Reviews of Hard Drive Reliability? 44
ewhac asks: "After having
three 18G drives go toes-up on me in the last two months, all of them
done so after about 40 days of use, I want the replacement drives to
be rock-solid. While Tom's Hardware and
AnandTech review individual
drives and their performance, I haven't yet been able to locate any
comprehensive or cohesive review of drive reliability and longevity.
Does such a resource exist?"
Never buy IBM Drives (Score:3, Interesting)
Never, ever, ever, ever buy IBM storage.
Re:Never buy IBM Drives (Score:1)
Re:Never buy IBM Drives (Score:1)
Guess I'm just lucky.
Re:Never buy IBM Drives (Score:2)
Re:Never buy IBM Drives (Score:1)
Unfortunately I don't know of any practicular resources specific to storage, but here is an old link about the IBM harddrive problems reported earlier on slashdot [slashdot.org]
I had a similar problem, specifically with the Desktar 75GB.
Re:Never buy IBM Drives (Score:1)
I've got an IBM 60GXP in a box at work.
The first one made losts of "clacking" sounds
The replacement is better
I wouldn't get another.
Nige.
Re:Never buy IBM Drives (Score:2)
I've got an IBM 40gb disk (calls itself a IBM-DTLA-305040), and I've had no issues with it at all for about a year. Several of people I know have also had no issues with their IBM disks.
My advice with any new disk is to put it in to a non critical box, then thrash it like mad for about a week solid. Lots of disk IO, keep the head moving a fair bit, read and write data etc. If it survives that, you shouldn't have any problems with it for the next two years (based on the normal failure to useage distribution curves). If it does fail, you haven't lost any data when you send for a new one.

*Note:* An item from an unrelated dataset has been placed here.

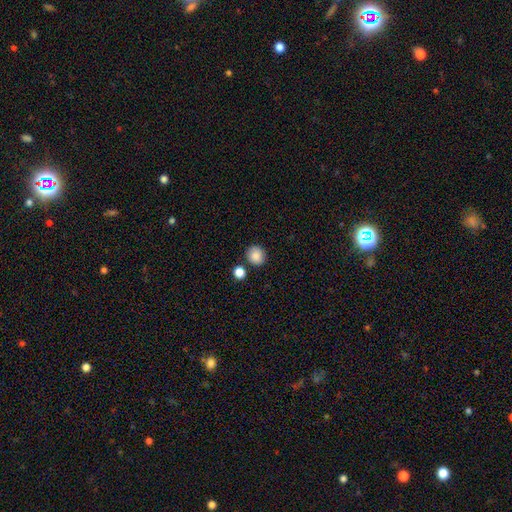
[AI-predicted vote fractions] Smooth or featured? Predicted: smooth (p=0.86). How rounded? Predicted: round (p=0.86). Merging? Predicted: none (p=0.83).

Part of the problem seems to be that most disk manufacturers don't like to advertise exactly how reliable (or not) their disks really are. The best way to tell how reliable they think they are is to look at their returns process. If it is really really easy and straightforward, they can't be expecting many returns (or else it wouldn't be ecconomic).
Re:Never buy IBM Drives (Score:2)
The fact that so many have broken to the point that there is a 60-day wait to get them replaced under warranty (IBM is out of spares at the moment) is an absolute outrage.
All I know is... (Score:1)
Re:All I know is... (Score:1)
Use RAID-51 or RAID-54...most Sun RAID arrays can be configured to do that.
resist anecdotal evidence (Score:5, Insightful)
Anecdotal evidence from people who have had drives of a certain brand fail on them and then say "never use this drive" is basically worthless. Even if you hear 5 or 10 people say that, ignore them.
What you need to know is if there are enough anecdotes to show that the mfgr's MTBF rate is inaccurate and the real rate is a lot lower than what they report (or a lot lower than other mfgr's). Or maybe if there is a certain batch of drives that are anomalous.
The question is: is the mfg's MTBF rate good enough for you and is it accurate?
www.storagereview.com has started a reliability database but I don't know if their data is statistcally valuable yet.
Re:Resist anecdotal evidence: help generate data (Score:1)
That said, you should use HW RAID and SCSI if you want reliablity. Otherwise, simply buy a good tape backup device and backup regularly. IDE drives are a commodity item, and are basicly least-common-denominator products where whoever can cut a corner to bring down the price will. Given that, use equipment aimed at business/enterprise/professionals and use HW RAID if the data needs to have reliable uptime.
Re:resist anecdotal evidence (Score:1)
I agree that anecdotal evidence should not always be taken at face value or regarded as the only true source of information, but if several persons post their experiences here and there is general consenus as to which are best and worst, then surely it should be given some credence (at least more than web polls!). I would also pay particular attention to the experience of retailers, who have to deal with many warranties on faulty units -- they know which drives break down more.
The fact is, however, that all manufacturers are likely to produce an odd bad disk, so the warranty length and support provided by the manufacturer and/or retailer should also be taken into consideration.
Of course, it's still important to backup your important data, regardless of how reliable you perceive your disks to be.
Re:resist anecdotal evidence (Score:2)
That's interesting. Seagate drives used to be famous for having a sudden death problem called "stiction", where the heads would fuse to the platters and the drives would become good only for so much landfill.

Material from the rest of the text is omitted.